#### EXERCISE GOAL
Write out only the final part of the records below. It begins with the line that contains "state, FFI, mutable" and ends with the last line.

..............................

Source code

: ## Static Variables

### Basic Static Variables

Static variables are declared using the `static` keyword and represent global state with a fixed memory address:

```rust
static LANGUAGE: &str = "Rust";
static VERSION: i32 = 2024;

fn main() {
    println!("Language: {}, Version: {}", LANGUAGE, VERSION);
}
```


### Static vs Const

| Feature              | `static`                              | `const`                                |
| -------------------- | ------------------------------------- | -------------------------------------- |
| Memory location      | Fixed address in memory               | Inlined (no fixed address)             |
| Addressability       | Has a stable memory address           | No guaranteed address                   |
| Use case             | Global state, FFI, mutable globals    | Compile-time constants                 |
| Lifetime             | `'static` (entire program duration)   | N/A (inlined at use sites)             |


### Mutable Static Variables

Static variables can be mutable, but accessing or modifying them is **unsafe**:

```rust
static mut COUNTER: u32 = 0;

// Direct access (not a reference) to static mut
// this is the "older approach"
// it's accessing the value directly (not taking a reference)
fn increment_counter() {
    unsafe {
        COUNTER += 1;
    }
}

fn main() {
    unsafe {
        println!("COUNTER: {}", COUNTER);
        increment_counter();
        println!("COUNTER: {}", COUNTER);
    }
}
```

..............................

#### RESPONSE FOR THIS EXERCISE
| Use case             | Global state, FFI, mutable globals    | Compile-time constants                 |
| Lifetime             | `'static` (entire program duration)   | N/A (inlined at use sites)             |


### Mutable Static Variables

Static variables can be mutable, but accessing or modifying them is **unsafe**:

```rust
static mut COUNTER: u32 = 0;

// Direct access (not a reference) to static mut
// this is the "older approach"
// it's accessing the value directly (not taking a reference)
fn increment_counter() {
    unsafe {
        COUNTER += 1;
    }
}

fn main() {
    unsafe {
        println!("COUNTER: {}", COUNTER);
        increment_counter();
        println!("COUNTER: {}", COUNTER);
    }
}
```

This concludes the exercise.